A car slammed into me from behind while I was waiting outside Denmo’s for the food I’d just ordered for my kids. The next thing I knew, I was inside the diner on top of that car, my legs dangling over the side and turned backward. It was a horrible sight for those who witnessed the accident inside Denmo’s, but especially horrible for me when I realized what had happened.
The siren of the ambulance taking me from one hospital to another was so loud that I didn’t know how the EMT could hear the instructions on the radio. But she must have been able to, because the next thing I knew she was injecting pain meds into my IV line. These meds didn’t end the pain, but they did take some of the intensity away. Time had no meaning. Suddenly, without reason, the intensity of pain shot up tenfold. I was shaking uncontrollably. My breathing was rapid and shallow, as if I was having a panic attack. I opened my eyes and begged for more medication.

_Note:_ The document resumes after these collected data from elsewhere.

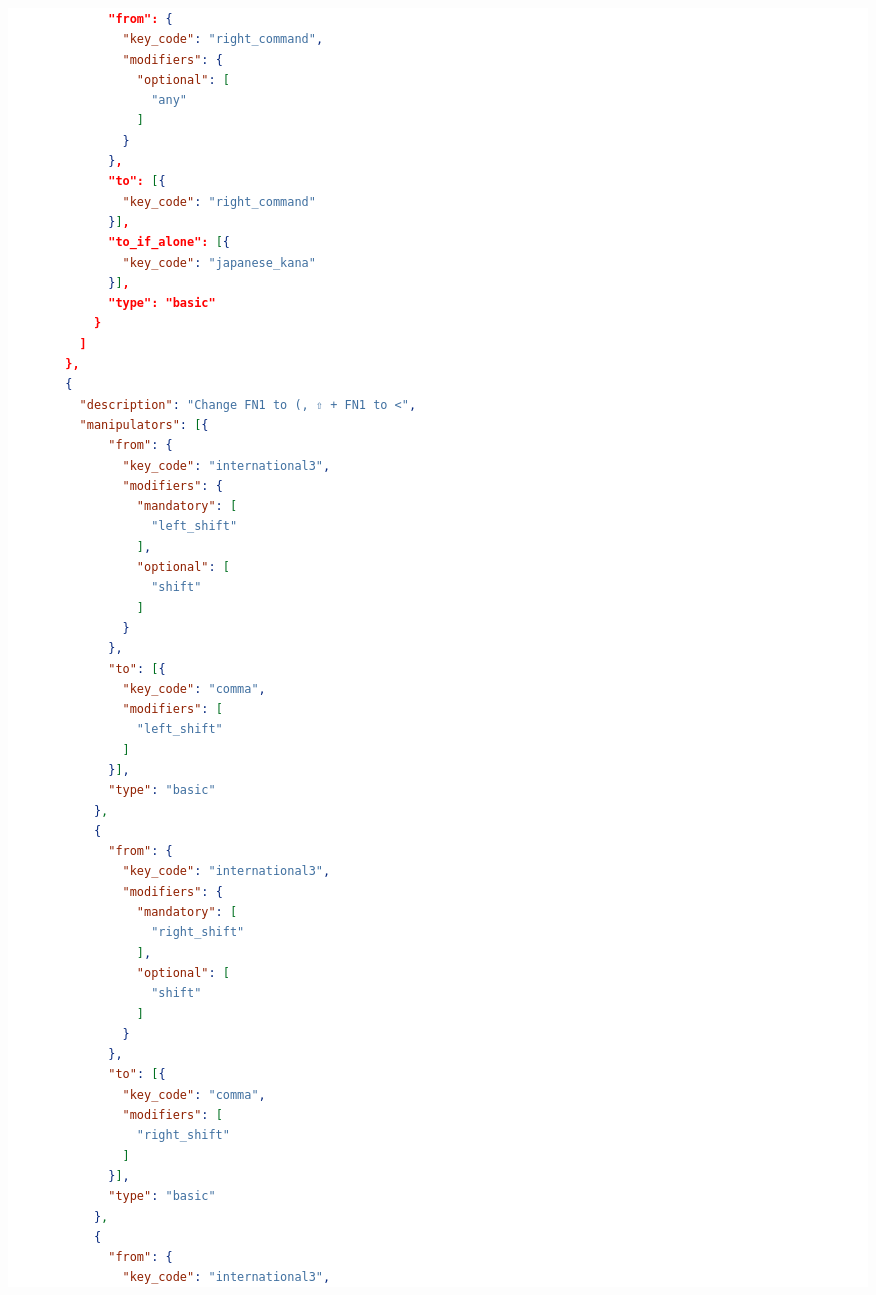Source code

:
 ```JSON karabiner.json
              "from": {
                "key_code": "right_command",
                "modifiers": {
                  "optional": [
                    "any"
                  ]
                }
              },
              "to": [{
                "key_code": "right_command"
              }],
              "to_if_alone": [{
                "key_code": "japanese_kana"
              }],
              "type": "basic"
            }
          ]
        },
        {
          "description": "Change FN1 to (, ⇧ + FN1 to <",
          "manipulators": [{
              "from": {
                "key_code": "international3",
                "modifiers": {
                  "mandatory": [
                    "left_shift"
                  ],
                  "optional": [
                    "shift"
                  ]
                }
              },
              "to": [{
                "key_code": "comma",
                "modifiers": [
                  "left_shift"
                ]
              }],
              "type": "basic"
            },
            {
              "from": {
                "key_code": "international3",
                "modifiers": {
                  "mandatory": [
                    "right_shift"
                  ],
                  "optional": [
                    "shift"
                  ]
                }
              },
              "to": [{
                "key_code": "comma",
                "modifiers": [
                  "right_shift"
                ]
              }],
              "type": "basic"
            },
            {
              "from": {
                "key_code": "international3",
```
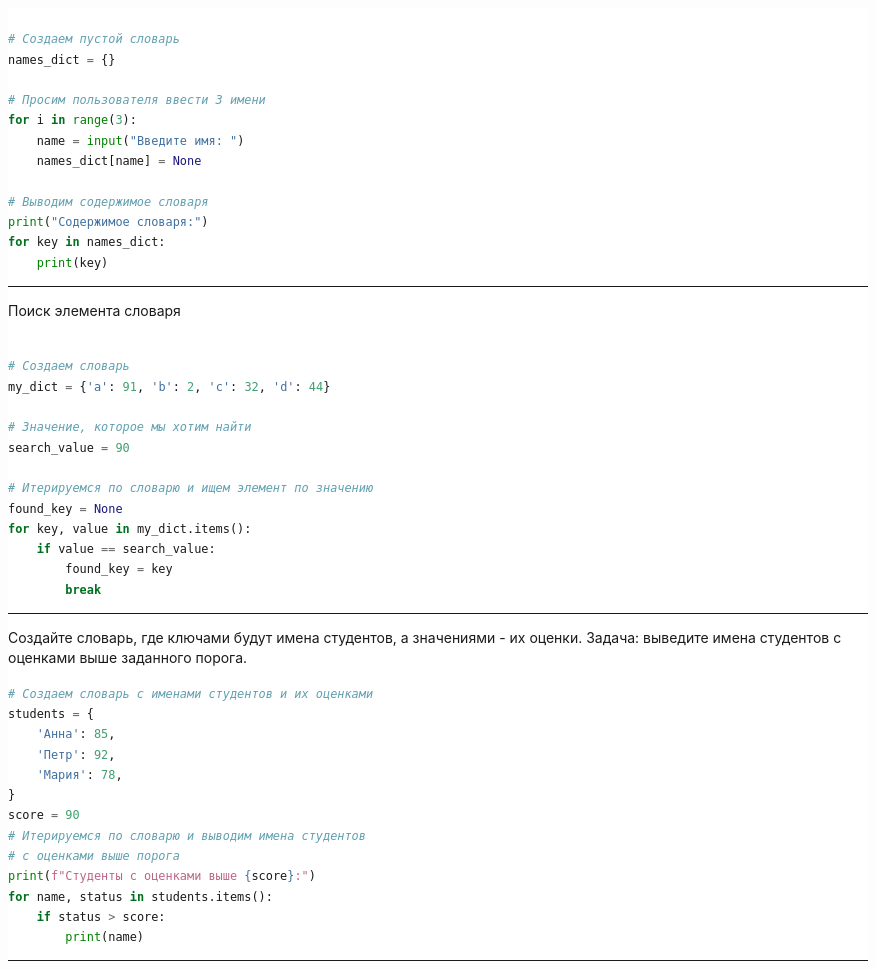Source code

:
 ```python

# Создаем пустой словарь
names_dict = {}

# Просим пользователя ввести 3 имени
for i in range(3):
    name = input("Введите имя: ")
    names_dict[name] = None

# Выводим содержимое словаря
print("Содержимое словаря:")
for key in names_dict:
    print(key)


```

---
Поиск элемента словаря
```python

# Создаем словарь
my_dict = {'a': 91, 'b': 2, 'c': 32, 'd': 44}

# Значение, которое мы хотим найти
search_value = 90

# Итерируемся по словарю и ищем элемент по значению
found_key = None
for key, value in my_dict.items():
    if value == search_value:
        found_key = key
        break

```
---

Создайте словарь, где ключами будут имена студентов, а значениями - их оценки. Задача: выведите имена студентов с оценками выше заданного порога.
```python
# Создаем словарь с именами студентов и их оценками
students = {
    'Анна': 85,
    'Петр': 92,
    'Мария': 78,
}
score = 90
# Итерируемся по словарю и выводим имена студентов 
# с оценками выше порога
print(f"Студенты с оценками выше {score}:")
for name, status in students.items():
    if status > score:
        print(name)

```

---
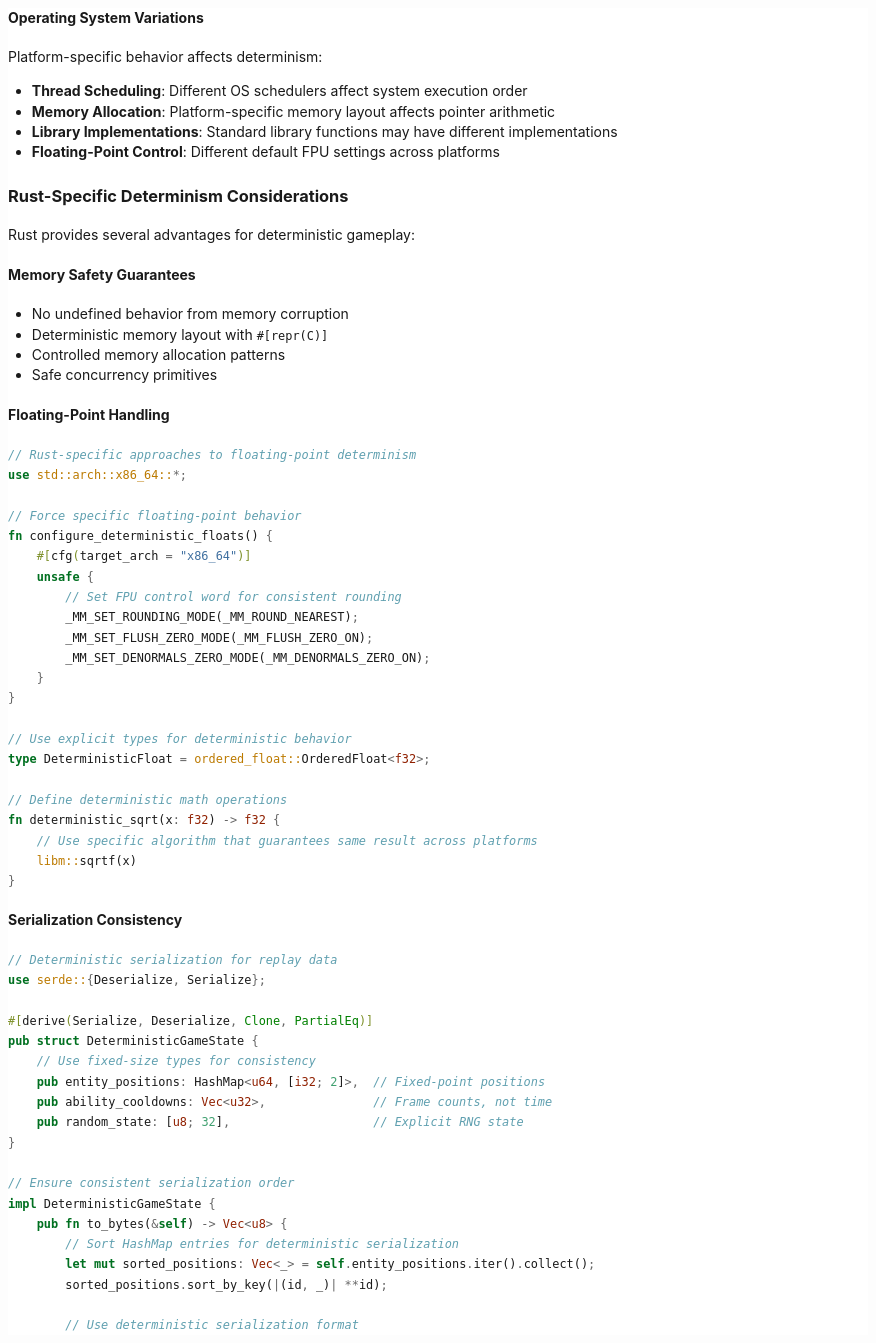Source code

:#### Operating System Variations
Platform-specific behavior affects determinism:
- **Thread Scheduling**: Different OS schedulers affect system execution order
- **Memory Allocation**: Platform-specific memory layout affects pointer arithmetic
- **Library Implementations**: Standard library functions may have different implementations
- **Floating-Point Control**: Different default FPU settings across platforms

### Rust-Specific Determinism Considerations

Rust provides several advantages for deterministic gameplay:

#### Memory Safety Guarantees
- No undefined behavior from memory corruption
- Deterministic memory layout with `#[repr(C)]`
- Controlled memory allocation patterns
- Safe concurrency primitives

#### Floating-Point Handling
```rust
// Rust-specific approaches to floating-point determinism
use std::arch::x86_64::*;

// Force specific floating-point behavior
fn configure_deterministic_floats() {
    #[cfg(target_arch = "x86_64")]
    unsafe {
        // Set FPU control word for consistent rounding
        _MM_SET_ROUNDING_MODE(_MM_ROUND_NEAREST);
        _MM_SET_FLUSH_ZERO_MODE(_MM_FLUSH_ZERO_ON);
        _MM_SET_DENORMALS_ZERO_MODE(_MM_DENORMALS_ZERO_ON);
    }
}

// Use explicit types for deterministic behavior
type DeterministicFloat = ordered_float::OrderedFloat<f32>;

// Define deterministic math operations
fn deterministic_sqrt(x: f32) -> f32 {
    // Use specific algorithm that guarantees same result across platforms
    libm::sqrtf(x)
}
```

#### Serialization Consistency
```rust
// Deterministic serialization for replay data
use serde::{Deserialize, Serialize};

#[derive(Serialize, Deserialize, Clone, PartialEq)]
pub struct DeterministicGameState {
    // Use fixed-size types for consistency
    pub entity_positions: HashMap<u64, [i32; 2]>,  // Fixed-point positions
    pub ability_cooldowns: Vec<u32>,               // Frame counts, not time
    pub random_state: [u8; 32],                    // Explicit RNG state
}

// Ensure consistent serialization order
impl DeterministicGameState {
    pub fn to_bytes(&self) -> Vec<u8> {
        // Sort HashMap entries for deterministic serialization
        let mut sorted_positions: Vec<_> = self.entity_positions.iter().collect();
        sorted_positions.sort_by_key(|(id, _)| **id);
        
        // Use deterministic serialization format
```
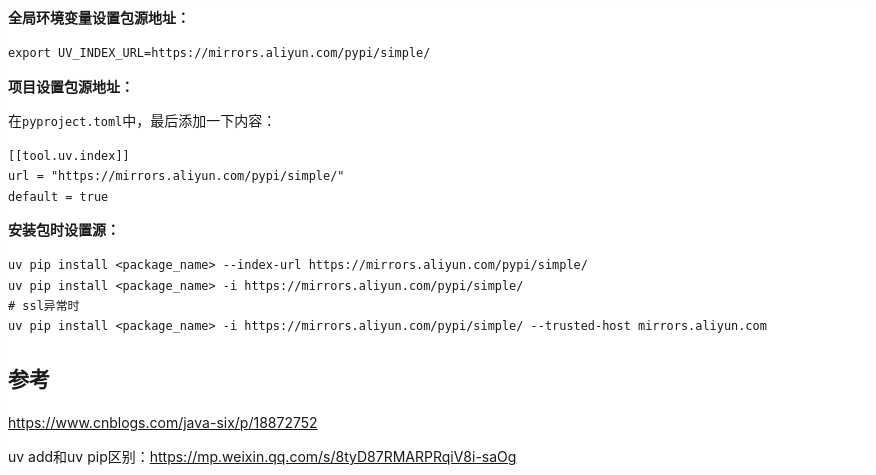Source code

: 

**全局环境变量设置包源地址：**

```
export UV_INDEX_URL=https://mirrors.aliyun.com/pypi/simple/
```



**项目设置包源地址：**

在`pyproject.toml`中，最后添加一下内容：

```
[[tool.uv.index]]
url = "https://mirrors.aliyun.com/pypi/simple/"
default = true
```



**安装包时设置源：**

```
uv pip install <package_name> --index-url https://mirrors.aliyun.com/pypi/simple/
uv pip install <package_name> -i https://mirrors.aliyun.com/pypi/simple/
# ssl异常时
uv pip install <package_name> -i https://mirrors.aliyun.com/pypi/simple/ --trusted-host mirrors.aliyun.com
```





## 参考

https://www.cnblogs.com/java-six/p/18872752

uv add和uv pip区别：https://mp.weixin.qq.com/s/8tyD87RMARPRqiV8i-saOg

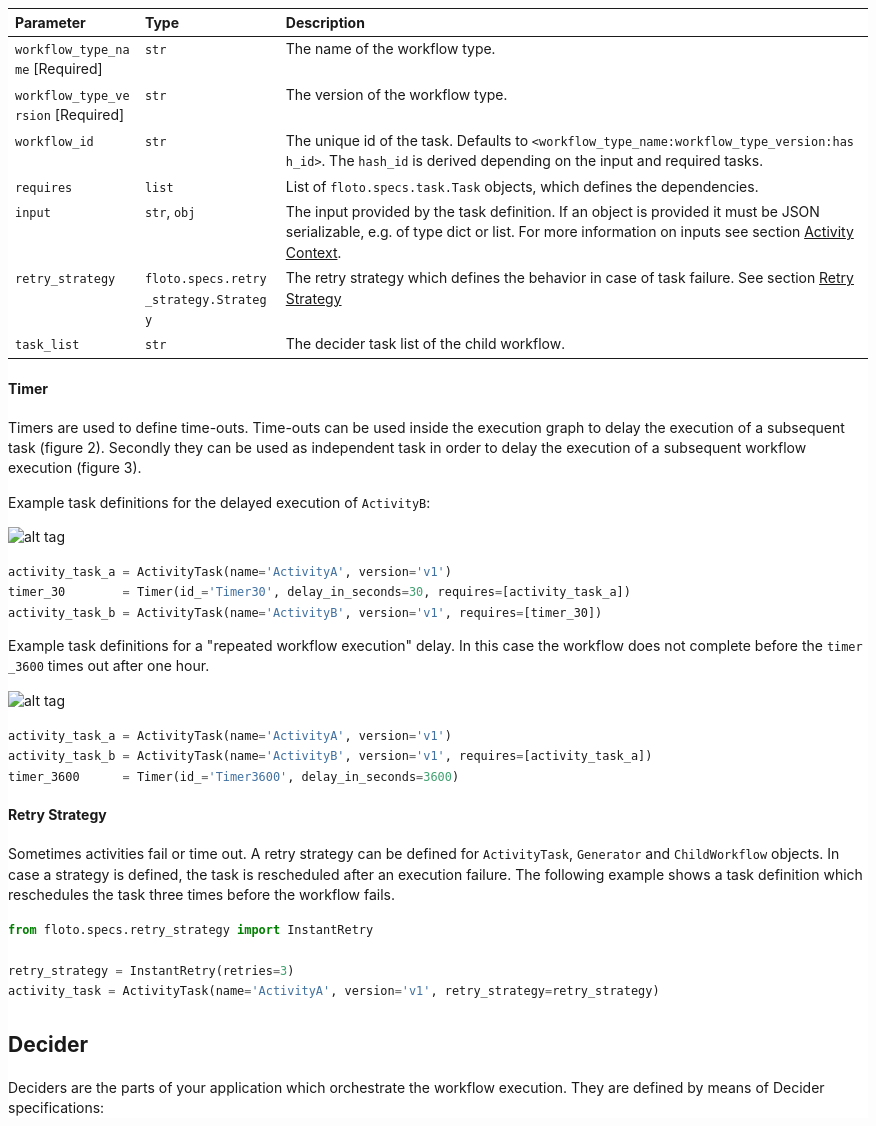 | Parameter | Type | Description |
| :---         | :---           | :---          |
| ``workflow_type_name`` [Required]   | ``str``        | The name of the workflow type.   |
| ``workflow_type_version`` [Required]   | ``str``        | The version of the workflow type.    |
| ``workflow_id``   | ``str``        | The unique id of the task. Defaults to ``<workflow_type_name:workflow_type_version:hash_id>``. The ``hash_id`` is derived depending on the input and required tasks.    |
| ``requires``   | ``list``        | List of ``floto.specs.task.Task`` objects, which defines the dependencies.    |
| ``input``   | ``str``, ``obj``        | The input provided by the task definition. If an object is provided it must be JSON serializable, e.g. of type dict or list. For more information on inputs see section [Activity Context](#activity-context).    |
| ``retry_strategy``   | ``floto.specs.retry_strategy.Strategy``        | The retry strategy which defines the behavior in case of task failure. See section [Retry Strategy](#retry-strategy)    |
| ``task_list``   | ``str``        | The decider task list of the child workflow.    |

#### Timer
Timers are used to define time-outs. Time-outs can be used inside the execution graph to delay the execution of a subsequent task (figure 2). Secondly they can be used as independent task in order to delay the execution of a subsequent workflow execution (figure 3).

Example task definitions for the delayed execution of ``ActivityB``:

![alt tag](docs/images/decider_spec_02.png)

```python
activity_task_a = ActivityTask(name='ActivityA', version='v1')
timer_30        = Timer(id_='Timer30', delay_in_seconds=30, requires=[activity_task_a])
activity_task_b = ActivityTask(name='ActivityB', version='v1', requires=[timer_30])
```

Example task definitions for a "repeated workflow execution" delay. In this case the workflow does not complete before the ``timer_3600`` times out after one hour.

![alt tag](docs/images/decider_spec_03.png)

```python
activity_task_a = ActivityTask(name='ActivityA', version='v1')
activity_task_b = ActivityTask(name='ActivityB', version='v1', requires=[activity_task_a])
timer_3600      = Timer(id_='Timer3600', delay_in_seconds=3600)
```
#### Retry Strategy
Sometimes activities fail or time out. A retry strategy can be defined for ``ActivityTask``, ``Generator`` and ``ChildWorkflow`` objects. In case a strategy is defined, the task is rescheduled after an execution failure. The following example shows a task definition which reschedules the task three times before the workflow fails.

```python
from floto.specs.retry_strategy import InstantRetry

retry_strategy = InstantRetry(retries=3)
activity_task = ActivityTask(name='ActivityA', version='v1', retry_strategy=retry_strategy)
```
## Decider
Deciders are the parts of your application which orchestrate the workflow execution. They are defined by means of Decider specifications:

She shook her head. “I can’t give you anything, Kim. Your blood pressure is dropping. I’m only getting a palpable blood pressure of 80. I have to call the ER STAT.” She got the ER doctor on her radio. “She is in extreme pain and requesting pain medicine, but I’m only getting a palpable BP of 80. What should I do?” There was a touch of panic in her voice.
“What’s your ETA?” a man asked.
“Okay. Open the IV fluids wide open, both IVs. . . .”
As the doctor’s orders continued, I stopped listening. As a critical care nurse, I knew what they were trying to do—keep me alive for the next three minutes until I reached the hospital. A team was waiting there to perform miracles if they could just keep me alive a bit longer! The pain didn’t matter. How I longed for the anesthesia that would come with surgery.
Lord, I said silently. I wish my mom didn’t have dementia and that she could be here with me. She’d run her fingers through my hair, caress my face and arms, and I’d feel so much better. I know that’s impossible, Lord! But if anyone ever needed a miracle. . . .
I opened my eyes and rolled them upward as if to say, I GIVE UP!
And there she was, standing behind me, all in white. Not my mother. An Angel in the form of a young woman. She had the most lovely, silky, long, straight dark hair. Her eyes were closed as she spoke quietly. I turned my head to hear what she was saying, but she spoke in only the softest of whispers. Then she bowed, lowering her upper body over mine and covering my face with her open hands, palms down. Her hands stopped about two inches from my face and her face stopped about two inches above her hands. She never opened her eyes, and she never stopped her soft, tender whispering. Even though her hands were between my face and hers, I could see her entire face.
That’s when I felt God’s presence in the form of His beautiful messenger. He told me He had sent Her to pray for me. Instantly, a peace like I had never felt before came over me. A peace that passes all understanding! Everything else fell away—the blare of the siren, the sway of the ambulance, the flurry of activity to keep me alive. She was all I could see.
Even though she had long, beautiful hair, her hair never moved out of place or touched me, nor did she touch me with her hands. She slowly moved towards her left as she turned the corner of my litter. She moved her hands away from my face and over my throat all the while continuing to whisper prayers with her eyes closed. Her hands moved to my chest over the top of my lungs. My eyes locked on her face. I was no longer struggling to breathe, but taking in long, slow delicious breaths. She never paused, moving her hands over my abdomen, my pelvis, the tops of my legs, my knees, and my calves, and suddenly I realized I was free of all pain! IT WAS GONE!
I closed my eyes. I didn’t need to watch Her do Her work any longer. It was enough to know that She had interceded on my behalf, that She freed me from pain in a way that no medication had been able to do.
And then I understood. I must be dying.
It was time to say my own final prayer.